■ Data shown:
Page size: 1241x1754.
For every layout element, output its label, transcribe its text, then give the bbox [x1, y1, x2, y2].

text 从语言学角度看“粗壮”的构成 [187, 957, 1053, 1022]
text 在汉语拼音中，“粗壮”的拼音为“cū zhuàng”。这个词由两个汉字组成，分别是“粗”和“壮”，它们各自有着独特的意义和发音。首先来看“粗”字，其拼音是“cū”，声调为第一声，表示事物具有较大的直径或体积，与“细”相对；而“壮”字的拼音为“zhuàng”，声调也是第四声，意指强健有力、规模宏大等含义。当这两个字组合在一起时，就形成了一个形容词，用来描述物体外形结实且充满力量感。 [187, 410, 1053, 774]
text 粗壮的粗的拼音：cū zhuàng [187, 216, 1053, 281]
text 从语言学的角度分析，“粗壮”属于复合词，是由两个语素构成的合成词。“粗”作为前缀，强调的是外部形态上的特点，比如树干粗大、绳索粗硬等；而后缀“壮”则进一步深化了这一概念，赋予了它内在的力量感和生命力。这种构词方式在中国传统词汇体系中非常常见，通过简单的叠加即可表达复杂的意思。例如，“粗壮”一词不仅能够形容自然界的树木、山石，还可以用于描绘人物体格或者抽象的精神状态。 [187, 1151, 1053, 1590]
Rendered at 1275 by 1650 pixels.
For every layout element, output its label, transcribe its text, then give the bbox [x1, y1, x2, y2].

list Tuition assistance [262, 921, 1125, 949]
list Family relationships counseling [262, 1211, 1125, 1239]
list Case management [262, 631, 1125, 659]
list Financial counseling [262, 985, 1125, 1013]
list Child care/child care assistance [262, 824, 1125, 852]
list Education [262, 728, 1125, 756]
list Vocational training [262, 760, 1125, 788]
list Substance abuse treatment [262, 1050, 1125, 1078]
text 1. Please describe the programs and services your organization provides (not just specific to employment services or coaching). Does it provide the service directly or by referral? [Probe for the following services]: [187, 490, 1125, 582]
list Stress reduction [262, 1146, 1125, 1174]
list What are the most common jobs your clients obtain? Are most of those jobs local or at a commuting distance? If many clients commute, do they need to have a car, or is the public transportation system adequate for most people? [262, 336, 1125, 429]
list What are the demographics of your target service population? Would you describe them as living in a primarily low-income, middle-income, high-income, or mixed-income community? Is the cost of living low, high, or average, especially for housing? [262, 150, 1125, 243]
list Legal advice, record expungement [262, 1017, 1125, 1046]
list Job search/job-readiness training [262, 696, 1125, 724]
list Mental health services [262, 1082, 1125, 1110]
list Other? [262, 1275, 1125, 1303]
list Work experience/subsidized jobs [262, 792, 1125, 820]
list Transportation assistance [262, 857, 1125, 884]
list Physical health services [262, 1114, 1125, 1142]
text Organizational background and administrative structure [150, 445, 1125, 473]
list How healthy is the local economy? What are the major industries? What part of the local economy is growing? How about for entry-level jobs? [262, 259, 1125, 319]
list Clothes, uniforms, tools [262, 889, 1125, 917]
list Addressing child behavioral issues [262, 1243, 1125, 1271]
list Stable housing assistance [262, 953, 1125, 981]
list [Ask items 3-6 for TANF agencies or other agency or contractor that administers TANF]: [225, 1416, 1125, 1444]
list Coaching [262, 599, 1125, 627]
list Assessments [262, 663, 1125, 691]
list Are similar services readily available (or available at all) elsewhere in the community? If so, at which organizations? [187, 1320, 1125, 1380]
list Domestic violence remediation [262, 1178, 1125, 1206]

■ What you will do: Restate the data above word for word, please.

■ Your response:
Page size: 1241x1754.
For every layout element, output its label, transcribe its text, then give the bbox [x1, y1, x2, y2].

text 从语言学角度看“粗壮”的构成 [187, 957, 1053, 1022]
text 在汉语拼音中，“粗壮”的拼音为“cū zhuàng”。这个词由两个汉字组成，分别是“粗”和“壮”，它们各自有着独特的意义和发音。首先来看“粗”字，其拼音是“cū”，声调为第一声，表示事物具有较大的直径或体积，与“细”相对；而“壮”字的拼音为“zhuàng”，声调也是第四声，意指强健有力、规模宏大等含义。当这两个字组合在一起时，就形成了一个形容词，用来描述物体外形结实且充满力量感。 [187, 410, 1053, 774]
text 粗壮的粗的拼音：cū zhuàng [187, 216, 1053, 281]
text 从语言学的角度分析，“粗壮”属于复合词，是由两个语素构成的合成词。“粗”作为前缀，强调的是外部形态上的特点，比如树干粗大、绳索粗硬等；而后缀“壮”则进一步深化了这一概念，赋予了它内在的力量感和生命力。这种构词方式在中国传统词汇体系中非常常见，通过简单的叠加即可表达复杂的意思。例如，“粗壮”一词不仅能够形容自然界的树木、山石，还可以用于描绘人物体格或者抽象的精神状态。 [187, 1151, 1053, 1590]
Rendered at 1275 by 1650 pixels.
For every layout element, output its label, transcribe its text, then give the bbox [x1, y1, x2, y2].

list Tuition assistance [262, 921, 1125, 949]
list Family relationships counseling [262, 1211, 1125, 1239]
list Case management [262, 631, 1125, 659]
list Financial counseling [262, 985, 1125, 1013]
list Child care/child care assistance [262, 824, 1125, 852]
list Education [262, 728, 1125, 756]
list Vocational training [262, 760, 1125, 788]
list Substance abuse treatment [262, 1050, 1125, 1078]
text 1. Please describe the programs and services your organization provides (not just specific to employment services or coaching). Does it provide the service directly or by referral? [Probe for the following services]: [187, 490, 1125, 582]
list Stress reduction [262, 1146, 1125, 1174]
list What are the most common jobs your clients obtain? Are most of those jobs local or at a commuting distance? If many clients commute, do they need to have a car, or is the public transportation system adequate for most people? [262, 336, 1125, 429]
list What are the demographics of your target service population? Would you describe them as living in a primarily low-income, middle-income, high-income, or mixed-income community? Is the cost of living low, high, or average, especially for housing? [262, 150, 1125, 243]
list Legal advice, record expungement [262, 1017, 1125, 1046]
list Job search/job-readiness training [262, 696, 1125, 724]
list Mental health services [262, 1082, 1125, 1110]
list Other? [262, 1275, 1125, 1303]
list Work experience/subsidized jobs [262, 792, 1125, 820]
list Transportation assistance [262, 857, 1125, 884]
list Physical health services [262, 1114, 1125, 1142]
text Organizational background and administrative structure [150, 445, 1125, 473]
list How healthy is the local economy? What are the major industries? What part of the local economy is growing? How about for entry-level jobs? [262, 259, 1125, 319]
list Clothes, uniforms, tools [262, 889, 1125, 917]
list Addressing child behavioral issues [262, 1243, 1125, 1271]
list Stable housing assistance [262, 953, 1125, 981]
list [Ask items 3-6 for TANF agencies or other agency or contractor that administers TANF]: [225, 1416, 1125, 1444]
list Coaching [262, 599, 1125, 627]
list Assessments [262, 663, 1125, 691]
list Are similar services readily available (or available at all) elsewhere in the community? If so, at which organizations? [187, 1320, 1125, 1380]
list Domestic violence remediation [262, 1178, 1125, 1206]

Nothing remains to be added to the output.